If the Colts win Feb. 4, team owner Jim Irsay also will be going deep-into his pocket.
Contrary to popular belief, winning the Super Bowl is not a huge financial windfall-at least not in the near term for the team and its owner.
In a quirk of NFL economics, expenses rise and revenue falls for playoff teams, sports economists said.
But there are measures teams can take to make the championship run pay.
If history is any indicator, a Super Bowl XLI victory for the Colts will mean a significant ticket increase for the team's fans.
Seven of the last 10 Super Bowl champs have increased ticket prices the following year more than 10 percent, and four of those raised ticket prices more than 20 percent.

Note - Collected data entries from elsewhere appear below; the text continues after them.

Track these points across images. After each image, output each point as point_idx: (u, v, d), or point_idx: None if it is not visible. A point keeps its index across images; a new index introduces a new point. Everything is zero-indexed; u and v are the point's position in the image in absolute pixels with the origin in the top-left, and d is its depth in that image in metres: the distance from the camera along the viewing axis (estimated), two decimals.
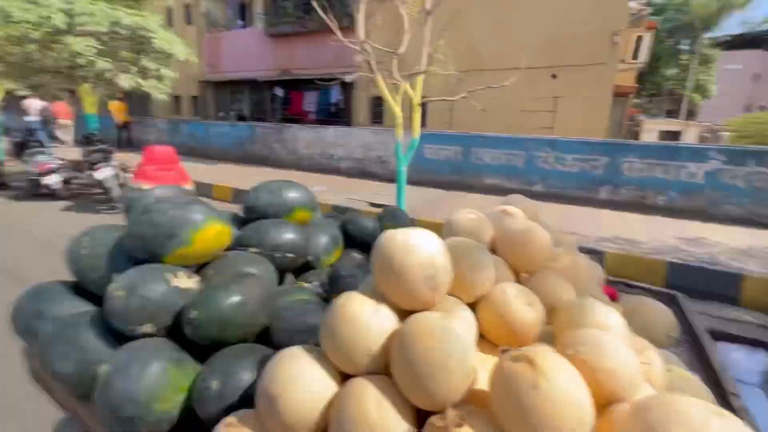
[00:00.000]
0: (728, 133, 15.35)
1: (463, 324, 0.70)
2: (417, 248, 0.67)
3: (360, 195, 6.97)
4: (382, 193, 7.24)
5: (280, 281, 1.35)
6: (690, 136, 17.47)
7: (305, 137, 10.04)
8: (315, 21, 12.30)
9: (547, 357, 0.52)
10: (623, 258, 4.37)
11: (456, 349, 0.56)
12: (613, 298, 1.26)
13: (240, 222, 1.47)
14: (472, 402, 0.58)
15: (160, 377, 0.84)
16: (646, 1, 11.80)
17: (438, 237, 0.72)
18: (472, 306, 0.82)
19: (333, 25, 4.09)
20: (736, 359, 1.08)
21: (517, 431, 0.51)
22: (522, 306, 0.76)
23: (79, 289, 1.13)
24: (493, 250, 1.02)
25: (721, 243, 4.87)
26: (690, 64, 21.98)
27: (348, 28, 10.89)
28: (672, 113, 23.92)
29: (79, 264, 1.08)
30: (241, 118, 15.05)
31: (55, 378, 0.91)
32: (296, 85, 13.83)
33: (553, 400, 0.48)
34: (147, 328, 0.91)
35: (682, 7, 21.72)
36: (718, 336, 1.25)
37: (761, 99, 27.67)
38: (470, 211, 1.06)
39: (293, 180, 1.62)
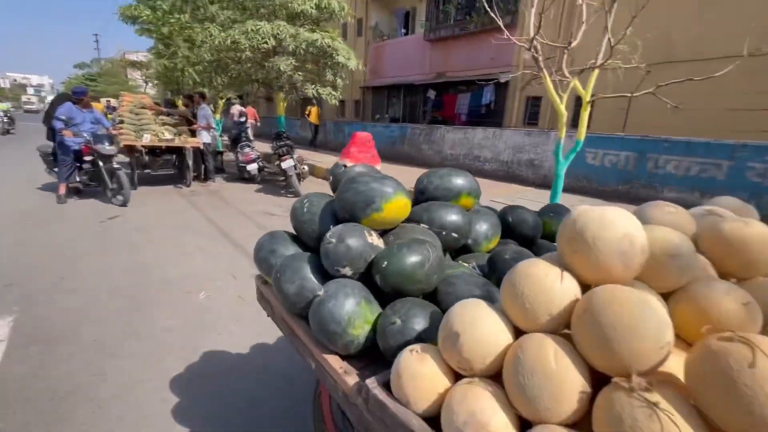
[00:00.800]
0: None
1: (659, 302, 0.67)
2: (613, 223, 0.68)
3: (504, 198, 6.73)
4: (528, 198, 6.83)
5: None
6: None
7: (452, 138, 10.21)
8: (474, 23, 12.33)
9: (765, 338, 0.48)
10: None
11: (650, 319, 0.56)
12: None
13: (412, 203, 1.66)
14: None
15: (356, 308, 1.06)
16: None
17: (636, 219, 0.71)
18: (663, 297, 0.77)
19: (501, 23, 4.07)
20: None
21: (724, 410, 0.48)
22: (733, 305, 0.67)
23: (296, 238, 1.48)
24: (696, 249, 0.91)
25: None
26: None
27: (509, 26, 10.58)
28: None
29: (299, 219, 1.42)
30: (394, 120, 16.24)
31: (283, 295, 1.23)
32: (449, 88, 14.15)
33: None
34: (347, 270, 1.15)
35: None
36: None
37: None
38: (667, 204, 0.97)
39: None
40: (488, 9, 4.47)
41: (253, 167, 8.42)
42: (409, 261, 1.06)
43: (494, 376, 0.75)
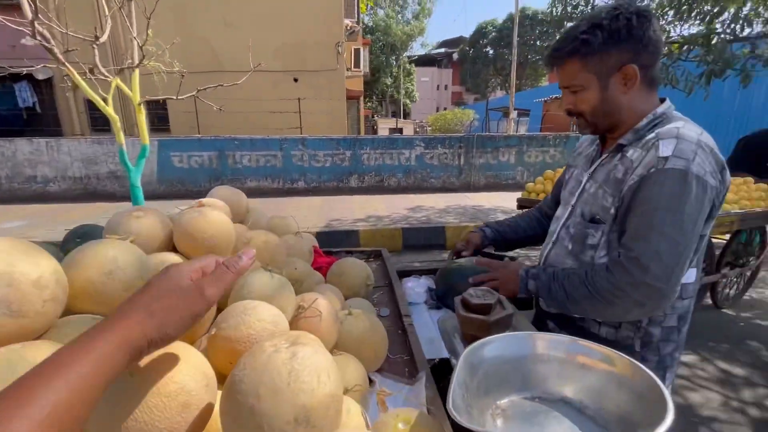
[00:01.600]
0: (429, 127, 21.63)
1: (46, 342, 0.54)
2: None
3: (82, 223, 5.43)
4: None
5: None
6: (409, 130, 22.67)
7: None
8: None
9: (148, 357, 0.47)
10: (372, 232, 5.18)
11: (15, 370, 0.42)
12: (331, 263, 1.40)
13: None
14: None
15: None
16: (356, 20, 14.24)
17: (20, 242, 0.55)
18: None
19: None
20: (410, 287, 1.40)
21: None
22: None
23: None
24: (176, 248, 0.93)
25: (431, 207, 6.50)
26: (398, 76, 28.28)
27: (15, 5, 8.16)
28: (395, 114, 30.34)
29: None
30: None
31: None
32: None
33: (145, 396, 0.43)
34: None
35: (387, 29, 27.52)
36: (403, 274, 1.60)
37: (443, 103, 40.05)
38: (137, 208, 0.92)
39: None
40: None
41: None
42: None
43: None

And with good reason. Eight of those 10 teams reported a double-digit increase in either season-ticket sales or the length of their season-ticket waiting list. The Tampa Bay Buccaneers saw their season-ticket waiting list grow a whopping 60 percent following their first Super Bowl victory, in 2003.
Ticket-price increases are one of several means by which Colts officials could seek to offset Super Bowl expenditures, sports marketers said. Colts officials were not available for comment.
"They'll try to leverage this into not only ticket sales, but things like sponsorships, suite sales and stronger local TV and radio deals," said Milt Thompson, president of Grand Slam Cos., a locally based sports marketing consultancy. "It will be incumbent upon the team to be creative enough to maximize their revenue from this."
Pain and gain
Balancing long-term opportunities and challenges generated by the success of a Super Bowl run will demand the attention of Irsay and his top front-office lieutenants in the coming months.